No one can reason us out of our [rationalist] pods because we didn’t reason ourselves into them. We mentally evolved into these cocoon-like systems. We were raised in them or adapted ourselves into them or were indoctrinated into them. No one, quite frankly, quite understands how each of us gets into these pods. Eric Scheske, "Keep Sweet and Have Sex"
Well, psychologist Dan McAdams has postulated a framework for understanding how we get into these rationalist systems.
There are, says McAdams, three levels of personality:
- Dispositional traits (traits that start to develop in the womb, which are re-enforced through interaction with adults who treat toddlers in accordance with these "innate" traits);
- Characteristic adaptations (traits that develop as we grow);
- Life narratives (stories we tell ourselves to make sense of our lives).
In the realm of politics, we are literally "born liberal" or "born conservative." There's a blueprint etched into each of us. But then interactions with adults start to shape or shift the blueprint, then we take responsibility by constructing our own life narratives, which "are not necessarily true stories--they are simplified and selective reconstructions of the past, often connected to an idealized vision of the future." Jonathan Haidt, The Righteous Mind (Vintage Books, 2013), p. 325-328
These life narratives are tools that help get us through life: shortcuts . . . abstractions and efficiencies. They are left hemispheric.
These three personality levels no doubt have always existed. What has changed is that we now trust our rationalist conclusions, thanks to Descartes.

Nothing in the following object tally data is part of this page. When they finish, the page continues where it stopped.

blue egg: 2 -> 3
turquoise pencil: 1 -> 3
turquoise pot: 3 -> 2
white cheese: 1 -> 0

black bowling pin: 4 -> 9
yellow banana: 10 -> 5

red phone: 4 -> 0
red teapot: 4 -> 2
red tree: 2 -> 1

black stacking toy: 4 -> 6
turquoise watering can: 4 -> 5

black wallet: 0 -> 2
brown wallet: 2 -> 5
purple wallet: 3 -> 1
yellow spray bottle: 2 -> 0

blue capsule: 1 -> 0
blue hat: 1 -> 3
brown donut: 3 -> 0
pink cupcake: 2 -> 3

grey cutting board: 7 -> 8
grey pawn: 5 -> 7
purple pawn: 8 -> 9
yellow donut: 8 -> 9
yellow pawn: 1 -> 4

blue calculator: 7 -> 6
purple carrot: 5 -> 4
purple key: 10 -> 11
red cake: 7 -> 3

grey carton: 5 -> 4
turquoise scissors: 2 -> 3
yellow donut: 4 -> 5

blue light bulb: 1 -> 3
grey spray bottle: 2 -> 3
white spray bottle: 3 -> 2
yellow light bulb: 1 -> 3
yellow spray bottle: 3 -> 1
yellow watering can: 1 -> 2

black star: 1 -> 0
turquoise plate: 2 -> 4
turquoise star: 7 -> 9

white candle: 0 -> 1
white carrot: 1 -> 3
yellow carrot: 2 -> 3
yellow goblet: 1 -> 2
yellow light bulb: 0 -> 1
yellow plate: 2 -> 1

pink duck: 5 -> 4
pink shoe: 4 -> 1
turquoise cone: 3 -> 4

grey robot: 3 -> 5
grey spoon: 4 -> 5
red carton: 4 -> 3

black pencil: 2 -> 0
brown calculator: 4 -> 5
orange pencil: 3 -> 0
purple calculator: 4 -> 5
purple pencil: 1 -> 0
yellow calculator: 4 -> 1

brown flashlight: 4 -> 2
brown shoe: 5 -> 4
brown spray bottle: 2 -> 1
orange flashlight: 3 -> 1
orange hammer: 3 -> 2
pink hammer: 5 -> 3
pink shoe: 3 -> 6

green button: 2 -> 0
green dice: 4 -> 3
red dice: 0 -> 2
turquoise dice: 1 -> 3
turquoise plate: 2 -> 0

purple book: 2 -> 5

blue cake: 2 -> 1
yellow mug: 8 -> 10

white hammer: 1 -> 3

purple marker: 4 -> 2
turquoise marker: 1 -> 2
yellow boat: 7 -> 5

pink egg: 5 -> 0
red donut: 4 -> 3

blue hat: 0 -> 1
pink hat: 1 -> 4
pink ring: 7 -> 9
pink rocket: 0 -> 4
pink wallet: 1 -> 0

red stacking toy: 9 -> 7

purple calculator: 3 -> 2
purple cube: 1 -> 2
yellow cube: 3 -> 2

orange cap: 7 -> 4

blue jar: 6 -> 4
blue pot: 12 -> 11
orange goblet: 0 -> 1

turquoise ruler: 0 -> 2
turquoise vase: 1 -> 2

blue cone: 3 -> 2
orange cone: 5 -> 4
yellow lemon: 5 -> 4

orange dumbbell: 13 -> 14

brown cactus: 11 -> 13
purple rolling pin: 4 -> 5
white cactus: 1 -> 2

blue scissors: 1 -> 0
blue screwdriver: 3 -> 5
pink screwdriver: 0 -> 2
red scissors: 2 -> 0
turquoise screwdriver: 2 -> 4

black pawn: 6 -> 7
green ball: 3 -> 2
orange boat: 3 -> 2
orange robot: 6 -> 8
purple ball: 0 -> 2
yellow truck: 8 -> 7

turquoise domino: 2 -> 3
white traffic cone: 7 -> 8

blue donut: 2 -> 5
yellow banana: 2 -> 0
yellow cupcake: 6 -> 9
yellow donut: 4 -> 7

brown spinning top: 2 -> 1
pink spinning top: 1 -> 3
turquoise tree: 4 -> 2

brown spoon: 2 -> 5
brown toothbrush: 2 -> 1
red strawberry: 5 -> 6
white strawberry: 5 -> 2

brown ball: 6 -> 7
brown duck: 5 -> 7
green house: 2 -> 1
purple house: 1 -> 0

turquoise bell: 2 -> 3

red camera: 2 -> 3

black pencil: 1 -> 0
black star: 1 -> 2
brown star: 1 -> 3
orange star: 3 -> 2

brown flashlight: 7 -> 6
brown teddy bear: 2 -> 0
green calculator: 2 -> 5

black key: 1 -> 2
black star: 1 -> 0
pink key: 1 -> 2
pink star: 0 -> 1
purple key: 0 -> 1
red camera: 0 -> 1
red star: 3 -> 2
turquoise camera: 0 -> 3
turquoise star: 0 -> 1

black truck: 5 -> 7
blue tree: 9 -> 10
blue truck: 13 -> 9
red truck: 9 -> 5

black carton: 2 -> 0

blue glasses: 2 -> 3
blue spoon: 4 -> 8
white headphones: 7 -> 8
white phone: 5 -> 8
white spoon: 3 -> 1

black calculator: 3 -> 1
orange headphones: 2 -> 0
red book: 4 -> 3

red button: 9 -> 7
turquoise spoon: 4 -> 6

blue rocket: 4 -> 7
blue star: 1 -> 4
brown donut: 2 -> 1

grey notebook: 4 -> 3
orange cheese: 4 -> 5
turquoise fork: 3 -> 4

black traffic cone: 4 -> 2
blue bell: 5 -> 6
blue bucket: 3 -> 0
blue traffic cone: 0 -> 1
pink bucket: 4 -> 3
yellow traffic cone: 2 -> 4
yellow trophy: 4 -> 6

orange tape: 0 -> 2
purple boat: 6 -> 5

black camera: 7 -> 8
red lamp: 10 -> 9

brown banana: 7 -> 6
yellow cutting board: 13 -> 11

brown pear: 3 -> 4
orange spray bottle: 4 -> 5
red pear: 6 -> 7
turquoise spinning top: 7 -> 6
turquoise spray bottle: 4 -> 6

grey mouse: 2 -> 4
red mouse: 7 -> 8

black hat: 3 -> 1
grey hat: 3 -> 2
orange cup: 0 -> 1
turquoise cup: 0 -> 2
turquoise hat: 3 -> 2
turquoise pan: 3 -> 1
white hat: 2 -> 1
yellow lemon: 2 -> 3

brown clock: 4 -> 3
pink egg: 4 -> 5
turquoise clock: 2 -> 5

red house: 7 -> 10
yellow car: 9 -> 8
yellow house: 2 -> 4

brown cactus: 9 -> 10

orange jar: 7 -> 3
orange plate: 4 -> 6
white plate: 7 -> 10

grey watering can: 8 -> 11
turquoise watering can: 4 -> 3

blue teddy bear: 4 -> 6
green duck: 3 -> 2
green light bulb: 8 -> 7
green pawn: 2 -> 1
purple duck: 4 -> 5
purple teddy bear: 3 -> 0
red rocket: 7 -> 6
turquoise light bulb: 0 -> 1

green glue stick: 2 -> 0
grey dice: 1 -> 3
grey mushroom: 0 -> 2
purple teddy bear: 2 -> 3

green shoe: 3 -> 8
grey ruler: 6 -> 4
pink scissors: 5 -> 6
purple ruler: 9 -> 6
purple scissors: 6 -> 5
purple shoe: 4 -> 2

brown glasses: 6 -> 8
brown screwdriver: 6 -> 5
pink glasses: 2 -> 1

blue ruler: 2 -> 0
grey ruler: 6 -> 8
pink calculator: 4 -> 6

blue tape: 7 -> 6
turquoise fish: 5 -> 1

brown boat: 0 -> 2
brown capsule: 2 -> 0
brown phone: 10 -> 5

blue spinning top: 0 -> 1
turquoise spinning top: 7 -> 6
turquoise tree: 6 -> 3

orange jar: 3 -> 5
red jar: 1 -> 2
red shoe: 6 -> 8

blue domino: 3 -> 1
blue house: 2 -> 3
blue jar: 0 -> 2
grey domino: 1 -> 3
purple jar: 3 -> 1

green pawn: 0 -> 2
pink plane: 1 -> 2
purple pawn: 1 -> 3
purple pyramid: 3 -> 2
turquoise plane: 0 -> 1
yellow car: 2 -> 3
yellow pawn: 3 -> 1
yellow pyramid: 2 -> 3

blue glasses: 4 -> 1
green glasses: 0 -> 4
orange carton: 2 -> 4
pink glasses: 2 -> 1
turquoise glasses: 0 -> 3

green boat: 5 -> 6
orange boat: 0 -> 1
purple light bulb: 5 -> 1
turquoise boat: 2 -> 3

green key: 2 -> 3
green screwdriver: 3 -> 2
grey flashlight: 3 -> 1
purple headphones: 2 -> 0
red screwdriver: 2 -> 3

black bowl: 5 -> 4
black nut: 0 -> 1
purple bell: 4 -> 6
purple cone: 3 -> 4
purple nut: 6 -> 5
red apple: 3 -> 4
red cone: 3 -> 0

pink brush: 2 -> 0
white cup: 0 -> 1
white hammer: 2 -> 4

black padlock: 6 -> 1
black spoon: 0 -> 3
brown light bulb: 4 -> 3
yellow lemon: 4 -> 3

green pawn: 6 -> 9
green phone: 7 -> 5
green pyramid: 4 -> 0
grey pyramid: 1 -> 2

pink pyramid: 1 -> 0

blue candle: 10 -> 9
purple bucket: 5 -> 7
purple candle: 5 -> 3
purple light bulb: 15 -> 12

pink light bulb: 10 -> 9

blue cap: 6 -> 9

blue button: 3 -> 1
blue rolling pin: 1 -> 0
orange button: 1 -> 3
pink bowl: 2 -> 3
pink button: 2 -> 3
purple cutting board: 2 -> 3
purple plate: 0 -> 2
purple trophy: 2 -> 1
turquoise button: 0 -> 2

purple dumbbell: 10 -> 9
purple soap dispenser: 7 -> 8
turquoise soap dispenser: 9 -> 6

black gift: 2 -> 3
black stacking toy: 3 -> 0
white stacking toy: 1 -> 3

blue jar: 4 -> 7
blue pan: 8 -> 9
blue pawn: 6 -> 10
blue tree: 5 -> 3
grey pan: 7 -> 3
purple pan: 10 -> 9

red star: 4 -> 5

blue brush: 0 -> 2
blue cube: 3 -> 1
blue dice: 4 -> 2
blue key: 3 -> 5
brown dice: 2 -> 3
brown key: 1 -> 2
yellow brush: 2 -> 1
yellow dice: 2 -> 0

Better option: Distrust them. In favor of what? Authority, for one, and exercising the corresponding virtue of obedience, but not placing trust in your own selection of the authority. The act of choosing your authority is, itself, potentially a result of your rationalist system. You're better off trusting tradition and historical norms as a guides. It's not easy, and it requires a large degree of humility and introspection, but it's better than ramrodding through life with your Godzilla-like rationalist system trampling everything in front of it.
M.C Escher's "Waterfall"
Kurt Gödel demonstrated definitively that every formal system is incomplete, in that each leads to conclusions that can be shown to be theorems of the system, but cannot be proven within the system. Iain McGilchrist, The Matter with Things, 568.
Hayek on Rationalism
"The rationalist whose reason is not sufficient to teach him those limitations of the powers of conscious reason, and who despises all the institutions and customs which have not been consciously designed, would thus become the destroyer of the civilization built upon them. This may well prove a hurdle which man will repeatedly reach, only to be thrown back into barbarism." F.A. Hayek, "Conscious Direction and the Growth of Reason."